NEW YORKIn patients with metastatic cutaneous melanoma who have already failed or are refractory to standard treatment, Allovectin-7, a targeted gene therapy using a nonviral delivery system, can induce both local and systemic responses in tumors injected weekly, results of a multicenter phase II study suggest.
The overall response rate was 14% for evaluable patients, all of whom had stage III or IV disease and had received one or more doses of the treatment. Overall response rate among the intent-to-treat population (77 patients) was about 10%, Ronald Blum, MD, reported at a late-breaking developments session at the Chemotherapy Foundation Symposium XIX.
The toxicity profile for Allovec-tin-7 was "excellent," said Dr. Blum, director of the Cancer Center at Beth Israel Medical Center, New York.
Allovectin-7 is a DNA/lipid complex that contains the human gene encoding HLA-B7 and beta-2 microglobulin, both of which are thought to be downregulated in a number of melanoma patients. The complex is designed to be injected into malignant tumors, which absorb it and express the HLA-B7 antigen.
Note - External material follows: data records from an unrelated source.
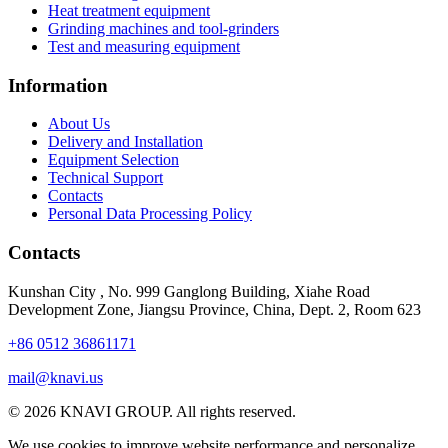
Heat treatment equipment
Grinding machines and tool-grinders
Test and measuring equipment
Information
About Us
Delivery and Installation
Equipment Selection
Technical Support
Contacts
Personal Data Processing Policy
Contacts
Kunshan City
,
No. 999 Ganglong Building, Xiahe Road
Development Zone, Jiangsu Province, China, Dept. 2, Room 623
+86 0512 36861171
mail@knavi.us
© 2026 KNAVI GROUP. All rights reserved.
We use cookies to improve website performance and personalize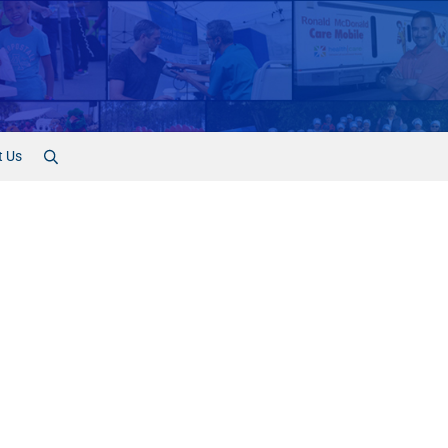
t Us
Search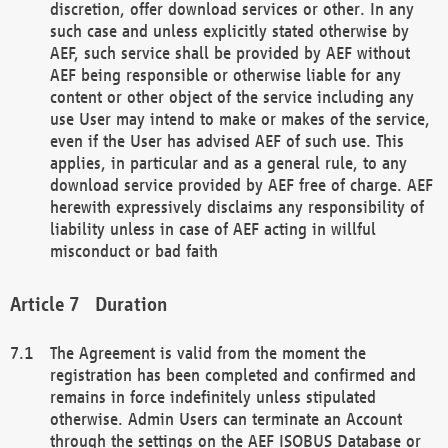
discretion, offer download services or other. In any
such case and unless explicitly stated otherwise by
AEF, such service shall be provided by AEF without
AEF being responsible or otherwise liable for any
content or other object of the service including any
use User may intend to make or makes of the service,
even if the User has advised AEF of such use. This
applies, in particular and as a general rule, to any
download service provided by AEF free of charge. AEF
herewith expressively disclaims any responsibility of
liability unless in case of AEF acting in willful
misconduct or bad faith
Duration
The Agreement is valid from the moment the
registration has been completed and confirmed and
remains in force indefinitely unless stipulated
otherwise. Admin Users can terminate an Account
through the settings on the AEF ISOBUS Database or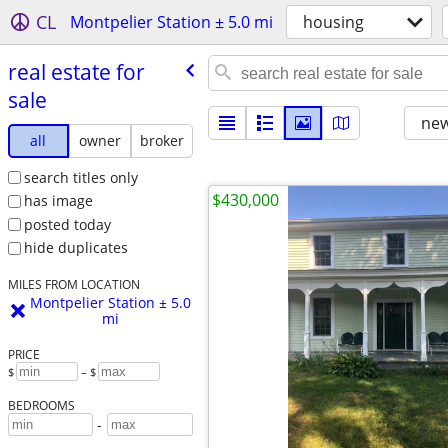
CL
Montpelier Station ± 5.0 mi
housing
real estate for
sale
new
all
owner
broker
search titles only
$430,000
has image
posted today
hide duplicates
MILES FROM LOCATION
Montpelier Station ± 5.0
mi
PRICE
$
– $
BEDROOMS
-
"The excellent toxicity profile, the ease of manufacture, and routine treatment administration suggest that Allovectin-7 may offer advantages over current modalities of therapy in select subsets of patients," Dr. Blum said.
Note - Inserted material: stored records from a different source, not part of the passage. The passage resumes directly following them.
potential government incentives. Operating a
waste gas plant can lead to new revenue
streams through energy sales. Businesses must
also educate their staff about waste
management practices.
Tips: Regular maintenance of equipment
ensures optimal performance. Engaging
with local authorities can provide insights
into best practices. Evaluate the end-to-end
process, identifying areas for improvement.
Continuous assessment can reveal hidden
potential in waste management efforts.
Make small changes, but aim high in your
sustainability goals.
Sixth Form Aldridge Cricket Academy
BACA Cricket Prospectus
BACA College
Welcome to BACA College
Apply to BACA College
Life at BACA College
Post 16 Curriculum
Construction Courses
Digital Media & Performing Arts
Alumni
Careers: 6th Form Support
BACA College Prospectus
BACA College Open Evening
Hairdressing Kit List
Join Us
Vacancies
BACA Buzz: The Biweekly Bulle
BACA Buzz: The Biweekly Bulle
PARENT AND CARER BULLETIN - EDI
The phase II study included 78 patients with refractory or relapsed stage III or IV melanoma. The lipid/DNA complex was administered by intratumoral injection into a single tumor lesion weekly for 6 weeks, followed by a 4-week "hiatus" for observation. Additional 10-week treatment cycles (6 weeks injection, 4 weeks hiatus) could continue for patients who were stable or responding.